• [Excerpt provided]:
....
We offer two tests for genotypic tropism testing:

  1. HIV-1 Coreceptor Tropism, Ultradeep Sequencing (test codes 94014(X), 94015(X) or 94016(X)): determines tropism of HIV-1 RNA; used when the plasma viral load is ³1000 copies/mL
    For more information, go to
  2. HIV-1 Coreceptor Tropism, Proviral DNA (test code 91299[X]): used when the plasma viral load is <1000 copies/mL

A proviral DNA tropism test determines the tropism of HIV-1 DNA that has integrated into the host genome of infected T-lymphocytes. Proviral HIV-1 DNA persists despite suppressive antiviral therapy and therefore is present when plasma viral RNA is low or undetectable. Whole-blood or peripheral blood mononuclear cells (PBMC), rather than plasma, should be submitted for this test.
....
• [Your objective]:
According to the excerpt on HIV-1 tropism testing, what sample should be submitted for the proviral DNA tropism test?

• [Given data]:
....
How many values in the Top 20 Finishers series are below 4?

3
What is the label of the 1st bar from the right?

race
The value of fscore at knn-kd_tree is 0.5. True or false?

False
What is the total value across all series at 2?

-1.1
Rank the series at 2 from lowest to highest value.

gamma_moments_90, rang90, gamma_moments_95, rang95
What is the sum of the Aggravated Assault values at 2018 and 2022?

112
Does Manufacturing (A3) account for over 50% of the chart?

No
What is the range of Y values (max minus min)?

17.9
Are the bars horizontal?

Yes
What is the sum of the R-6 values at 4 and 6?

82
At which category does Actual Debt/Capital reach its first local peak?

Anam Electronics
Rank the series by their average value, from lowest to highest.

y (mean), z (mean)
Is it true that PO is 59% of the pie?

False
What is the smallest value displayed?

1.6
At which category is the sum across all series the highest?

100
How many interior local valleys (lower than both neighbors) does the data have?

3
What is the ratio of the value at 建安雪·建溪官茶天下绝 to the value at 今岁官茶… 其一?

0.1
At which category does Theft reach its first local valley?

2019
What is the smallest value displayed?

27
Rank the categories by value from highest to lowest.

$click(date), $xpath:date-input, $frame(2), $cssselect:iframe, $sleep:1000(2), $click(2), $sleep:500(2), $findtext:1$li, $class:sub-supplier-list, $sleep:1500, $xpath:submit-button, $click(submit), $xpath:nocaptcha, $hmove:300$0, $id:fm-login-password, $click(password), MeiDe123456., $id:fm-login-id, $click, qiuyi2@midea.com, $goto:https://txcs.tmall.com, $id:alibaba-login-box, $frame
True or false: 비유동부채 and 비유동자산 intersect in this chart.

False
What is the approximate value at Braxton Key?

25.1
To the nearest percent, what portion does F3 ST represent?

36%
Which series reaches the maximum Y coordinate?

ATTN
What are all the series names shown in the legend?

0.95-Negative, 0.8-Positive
....
• [Task answer]:
Whole blood or peripheral blood mononuclear cells (PBMC), rather than plasma.